Lebih lanjut dijelaskan karakteristik yayasan yang komprehensif:

  • Status badan hukum yang sah setelah memperoleh pengesahan dari Menteri Hukum dan HAM
  • Larangan mutlak pembagian keuntungan kepada siapapun, termasuk pendiri
  • Kekayaan yang terpisah secara permanen dari kekayaan pribadi pendiri
  • Tujuan yang terbatas pada bidang sosial, keagamaan, dan kemanusiaan
  • Kepengurusan kolektif melalui tiga organ: Pembina, Pengurus, dan Pengawas

Setiap yayasan wajib memiliki Anggaran Dasar (AD) yang berfungsi sebagai konstitusi organisasi. Pasal 14 UU Yayasan secara tegas mengatur muatan minimal AD, meliputi nama dan tempat kedudukan, tujuan, visi dan misi, serta jangka waktu pendirian.

Dalam praktik, sering ditemukan AD yang asal copy-paste tanpa menyesuaikan dengan kebutuhan spesifik organisasi.
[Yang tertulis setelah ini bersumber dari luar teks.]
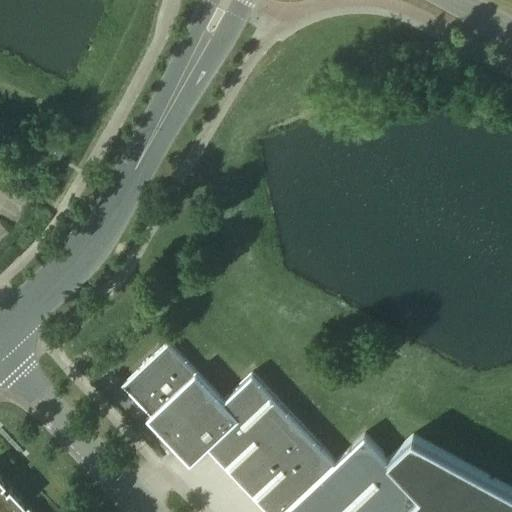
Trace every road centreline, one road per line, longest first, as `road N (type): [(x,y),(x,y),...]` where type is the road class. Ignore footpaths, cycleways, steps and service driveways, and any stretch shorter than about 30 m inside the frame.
road 1 (unclassified): [(0,338),(94,239),(228,0)]
road 2 (unclassified): [(141,511),(0,361)]
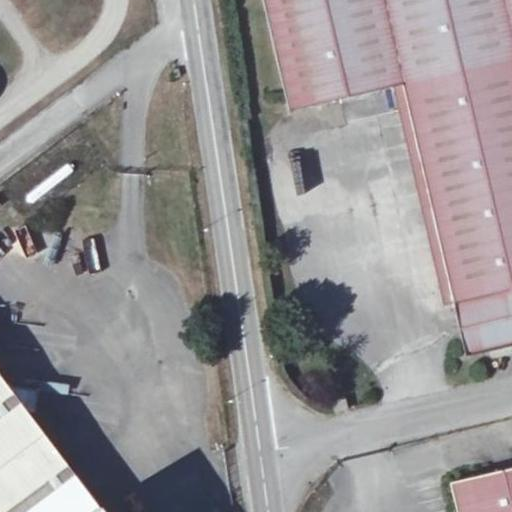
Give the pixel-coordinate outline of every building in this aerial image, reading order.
[(511,0),(255,0),(288,128),(403,100),(469,368),(511,356),(511,0)] [(19,199),(26,209),(38,202),(30,191),(19,199)] [(3,212),(0,213),(0,238),(14,228),(3,212)] [(0,511),(85,511),(13,414),(29,417),(32,394),(0,390),(0,511)] [(345,399),(329,403),(332,415),(348,411),(345,399)] [(511,511),(511,470),(446,486),(452,511),(511,511)]
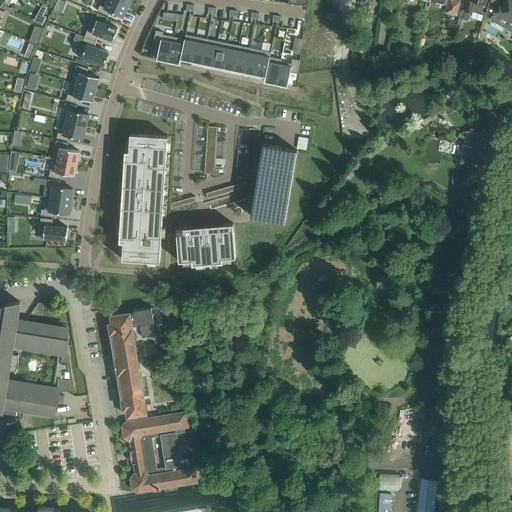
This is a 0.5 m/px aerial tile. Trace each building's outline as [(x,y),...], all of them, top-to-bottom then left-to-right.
[(118,0),(102,0),(98,10),(108,16),(111,10),(123,16),(129,5),(118,0)] [(430,0),(431,1),(436,2),(447,5),(445,12),(457,16),(458,11),(461,2),(454,0),(430,0)] [(460,9),(458,17),(464,19),(468,20),(469,16),(471,10),(482,14),(483,11),(484,6),(486,0),(465,0),(465,11),(460,9)] [(496,12),(491,19),(505,27),(511,31),(511,0),(505,0),(502,6),(500,5),(496,12)] [(2,3),(0,7),(15,13),(17,9),(12,6),(11,8),(2,3)] [(38,12),(34,20),(42,25),(47,16),(43,15),(38,12)] [(92,18),(85,36),(96,41),(98,35),(113,41),(118,28),(92,18)] [(35,25),(32,33),(40,36),(43,28),(35,25)] [(156,30),(153,43),(160,45),(157,58),(169,61),(174,36),(163,34),(163,32),(156,30)] [(174,36),(169,61),(180,63),(186,34),(185,34),(184,39),(174,36)] [(186,34),(180,63),(181,58),(192,60),(197,36),(186,34)] [(85,36),(78,55),(103,65),(104,62),(105,63),(108,56),(107,55),(108,52),(94,47),(96,41),(85,36)] [(197,36),(192,60),(202,63),(207,38),(197,36)] [(207,38),(202,63),(213,65),(218,41),(207,38)] [(218,41),(213,65),(223,67),(228,43),(218,41)] [(228,43),(223,67),(234,69),(239,45),(228,43)] [(239,45),(234,69),(244,71),(249,47),(239,45)] [(249,47),(244,71),(255,74),(260,49),(249,47)] [(260,49),(255,74),(265,76),(264,80),(265,81),(271,52),(260,49)] [(271,52),(265,81),(276,83),(281,59),(270,56),(271,52)] [(281,59),(276,83),(288,85),(290,72),(297,73),(300,60),(292,58),(292,63),(281,61),(282,59),(281,59)] [(77,65),(71,82),(96,89),(100,77),(87,74),(88,68),(77,65)] [(31,73),(27,87),(33,89),(35,83),(29,81),(32,73),(31,73)] [(68,94),(66,100),(78,103),(79,98),(93,101),(96,89),(71,82),(71,83),(74,83),(70,95),(68,94)] [(67,109),(63,121),(86,126),(89,114),(76,111),(77,105),(66,102),(64,108),(67,109)] [(58,132),(57,138),(68,141),(70,135),(83,138),(86,126),(63,121),(66,122),(63,133),(58,132)] [(208,126),(204,173),(215,173),(218,126),(208,126)] [(511,150),(507,149),(495,146),(497,137),(467,130),(466,131),(468,131),(467,137),(464,136),(461,133),(460,132),(458,136),(467,139),(462,161),(491,162),(491,165),(492,165),(494,150),(511,153),(511,150)] [(122,212),(120,241),(124,241),(123,251),(122,259),(148,260),(157,261),(160,261),(162,236),(162,227),(163,214),(164,205),(164,193),(165,183),(166,171),(166,162),(168,135),(130,133),(130,141),(129,151),(126,150),(125,159),(124,169),(124,181),(123,190),(122,202),(122,212)] [(299,136),(297,148),(298,148),(302,149),(307,150),(309,138),(300,137),(299,136)] [(56,140),(53,158),(78,163),(80,151),(67,148),(68,143),(56,140)] [(263,143),(250,215),(285,221),(297,150),(282,147),(282,146),(263,143)] [(11,150),(10,170),(16,171),(20,152),(11,150)] [(0,153),(0,154),(0,170),(8,171),(9,154),(0,153)] [(53,158),(49,176),(61,179),(62,173),(76,176),(78,163),(53,158)] [(462,171),(453,172),(454,183),(463,182),(462,171)] [(46,196),(46,197),(71,201),(73,189),(60,186),(61,181),(49,179),(48,185),(50,185),(48,197),(46,196)] [(246,181),(206,193),(208,199),(246,187),(246,181)] [(171,203),(171,209),(197,202),(195,196),(171,203)] [(42,209),(41,215),(55,217),(56,211),(70,213),(71,201),(46,197),(44,209),(42,209)] [(41,218),(39,238),(66,241),(68,227),(52,225),(53,219),(41,218)] [(183,227),(176,227),(177,227),(177,235),(179,261),(183,260),(193,260),(193,263),(196,263),(206,262),(210,262),(219,261),(223,261),(222,257),(232,257),(236,256),(233,223),(226,224),(227,228),(184,232),(183,227)] [(0,280),(15,277),(12,257),(0,259),(0,280)] [(327,276),(323,274),(320,275),(319,278),(320,280),(324,282),(327,282),(328,279),(327,276)] [(139,297),(139,299),(152,297),(150,283),(137,285),(137,287),(122,289),(123,299),(139,297)] [(63,353),(66,354),(69,339),(66,338),(68,328),(24,320),(17,319),(18,318),(17,318),(16,319),(14,319),(16,309),(19,310),(20,301),(7,303),(7,304),(6,307),(0,307),(0,409),(2,410),(1,413),(16,415),(17,408),(54,414),(55,403),(58,403),(60,388),(66,387),(66,389),(75,387),(70,358),(63,357),(63,353)] [(43,315),(44,308),(44,303),(39,302),(32,312),(32,313),(43,315)] [(112,323),(109,323),(109,325),(111,332),(111,333),(116,358),(112,359),(113,364),(114,369),(114,374),(118,374),(122,400),(122,401),(123,408),(124,409),(127,409),(128,416),(138,414),(147,413),(145,401),(133,330),(132,327),(137,326),(136,324),(140,324),(142,337),(160,334),(158,321),(171,318),(169,304),(134,310),(134,313),(130,313),(130,312),(111,315),(112,323)] [(195,462),(194,462),(194,457),(182,459),(178,433),(189,431),(186,412),(126,421),(122,426),(124,437),(129,440),(130,440),(132,450),(131,450),(130,451),(130,452),(132,462),(133,463),(134,463),(136,473),(134,473),(131,478),(133,489),(137,492),(165,487),(166,495),(178,493),(177,485),(198,482),(195,466),(196,466),(195,462)] [(60,511),(61,508),(57,508),(57,503),(48,503),(48,506),(39,507),(38,511),(17,511),(17,508),(14,508),(14,503),(4,504),(4,507),(0,506),(0,511),(60,511)]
Akibatnya, ketika terjadi sengketa internal, tidak ada mekanisme penyelesaian yang jelas, seperti dalam kasus pergantian pengurus yang mandek karena AD tidak mengatur kuorum rapat yang valid.

Meski bersifat nirlaba, yayasan tetap memiliki kewajiban perpajakan yang komprehensif. Peraturan Direktorat Jenderal Pajak Nomor PER-02/PJ/2019 mengatur secara rinci kewajiban perpajakan yayasan, termasuk kewajiban memiliki NPWP, menyampaikan SPT Tahunan, dan memotong pajak untuk transaksi tertentu.

Namun, yayasan juga mendapatkan berbagai fasilitas perpajakan, antara lain:

  • Pembebasan Pajak Penghasilan untuk sisa lebih yang ditanamkan kembali
  • Pengecualian PPh untuk hibah dan sumbangan tanpa hubungan usaha
  • Pembebasan PPN untuk jasa pendidikan dan sosial
  • Fasilitas pengurangan pajak untuk donatur

Pasal 51 UU Yayasan mewajibkan pengurus menyusun laporan tahunan yang komprehensif, terdiri dari laporan kegiatan dan laporan keuangan. Ketentuan ini diperkuat dengan Pasal 53 yang mewajibkan audit eksternal untuk yayasan dengan unit usaha properti atau anak perusahaan PT.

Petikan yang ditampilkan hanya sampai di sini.